Exemplary embodiments of the present invention relate to a semiconductor design technology, and more particularly, to a semiconductor device for generating internal clock signals such as a DLL clock signal and a PLL clock signal to drive internal circuits.
In general, semiconductor devices including a double data rate synchronous dynamic random access memory (DDR SDRAM) device generate internal clock signals based on an external clock signal and use the internal clock signals as a reference to set various operational timing points therein. Therefore, the semiconductor device includes circuits to generate the internal clock signals, and the circuits include a phase locked loop (PLL), a delay locked loop (DLL) and so on.
FIG. 1 is a block diagram illustrating a conventional PLL.
Referring to FIG. 1, the PLL includes a phase/frequency detecting block 110, a charge pumping block 130, a loop filtering block 150, a voltage control oscillating block 170 and a resetting block 190.
The phase/frequency detecting block 110 detects phase/frequency of a feed-back PLL clock signal CLK_PLL based on a reference clock signal CLK_REF. The charge pumping block 130 controls a voltage level of a control voltage (V_CTR) node in response to an output signal of the phase/frequency detecting block 110. The loop filtering block 150 generates a control voltage V_CTR to the V_CTR node under the control of the charge pumping block 130. The voltage control oscillating block 170 generates the PLL clock signal CLK_PLL having a frequency corresponding to the control voltage V_CTR. The PLL clock signal CLK_PLL generated by the voltage control oscillating block 170 is fed back to the phase/frequency detecting block 110.
The PLL, having the above construction, performs a locking operation and generates the PLL clock signal CLK_PLL having a frequency the semiconductor device desires through the locking operation. When the locking operation is completed, the control voltage V_CTR is designed to have a voltage level for generating the PLL clock signal CLK_PLL having the desired frequency.
Meanwhile, the semiconductor device may have a standby mode as a low power mode to consume less power. The standby mode includes a self-refresh operation. When the semiconductor device enters into the standby mode, circuits consuming high power, such as the PLL, stop their operations. As a result, the power consumption of the semiconductor device is reduced. In performing a standby mode operation of the PLL, the phase/frequency detecting block 110, the charge pumping block 130 and the voltage control oscillating block 170 are controlled by a PLL enable signal EN_PLL. Therefore, when entering into the standby mode, each of the foregoing blocks is inactivated. In exiting out of the standby mode, each of the blocks is activated again.
The initial control voltage V_CTR is reset to a desired voltage level to allow the voltage control oscillating block 170 to perform its operation normally.
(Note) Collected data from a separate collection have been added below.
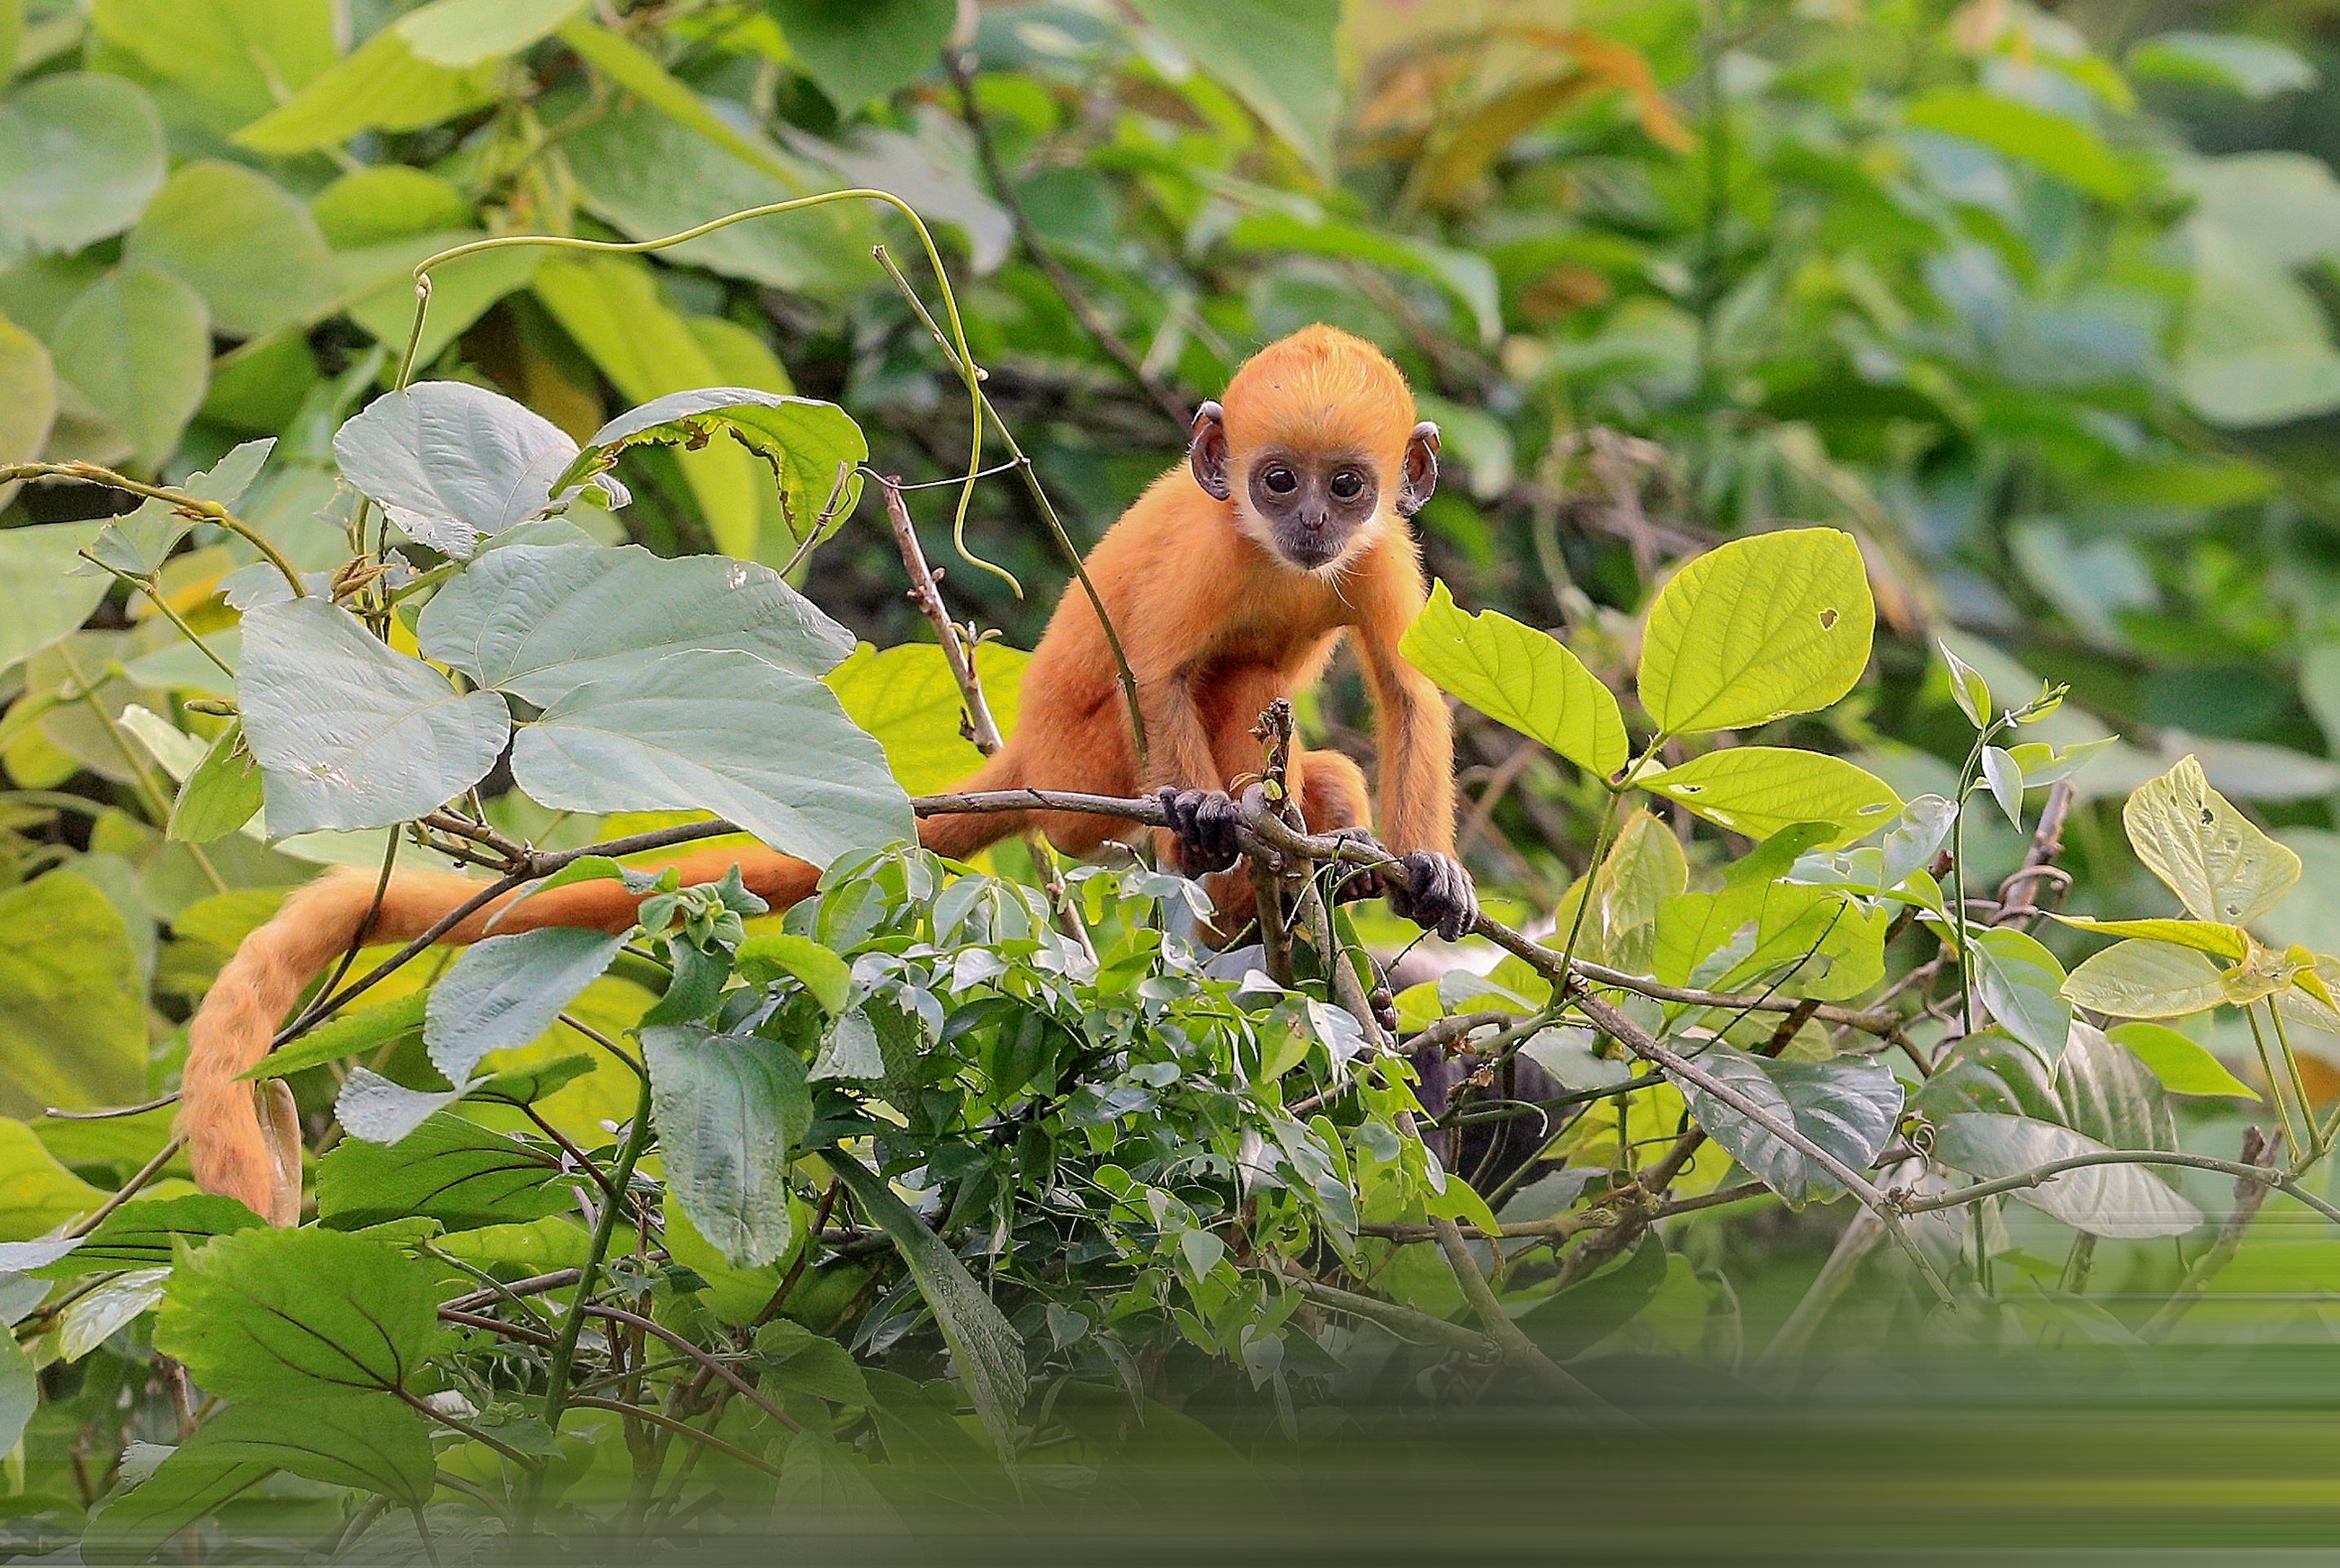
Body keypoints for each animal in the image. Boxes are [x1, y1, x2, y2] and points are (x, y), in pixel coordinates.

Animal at [180, 323, 1477, 1223]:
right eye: (1275, 480)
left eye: (1346, 485)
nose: (1309, 525)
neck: (1275, 560)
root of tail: (1024, 756)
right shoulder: (1210, 553)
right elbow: (1156, 670)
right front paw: (1204, 808)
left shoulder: (1379, 554)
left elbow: (1408, 692)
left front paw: (1426, 873)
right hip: (1085, 775)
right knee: (1199, 703)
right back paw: (1220, 863)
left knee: (1323, 767)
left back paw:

According to an exemplary embodiment, the resetting block 190 performs a reset operation for the control voltage V_CTR and thus provides a supply voltage VDD to the V_CTR node in response to the PLL enable signal EN_PLL. The reset operation is performed in response to the PLL enable signal EN_PLL in case the PLL enters into the standby mode. At this time, the phase/frequency detecting block 110, the charge pumping block 130 and the voltage control oscillating block 170 are inactivated as described above.
However, the conventional PLL loses the locking information by the reset operation. In other words, the control voltage V_CTR has a voltage level for generating the PLL clock signal CLK_PLL having the desired frequency at the point of time when the locking operation is completed. That is, the voltage level of the control voltage V_CTR becomes the locking information when the locking operation is completed. However, since the V_CTR node is reset to the supply voltage VDD by the reset operation, the PLL loses the locked state. This means that the locking operation is restarted when exiting from the standby mode.
Time taken until the control voltage V_CTR has a desired voltage level through the locking operation, i.e., a locking completion time, may be a few micro-seconds, and the locking completion time is a factor when exiting from the standby mode as well as in an initial operation of the PLL. Nowadays, under circumstances that semiconductor devices are developed for a high-speed operation, the locking completion time is a concern in obtaining a high-speed operation of the semiconductor device.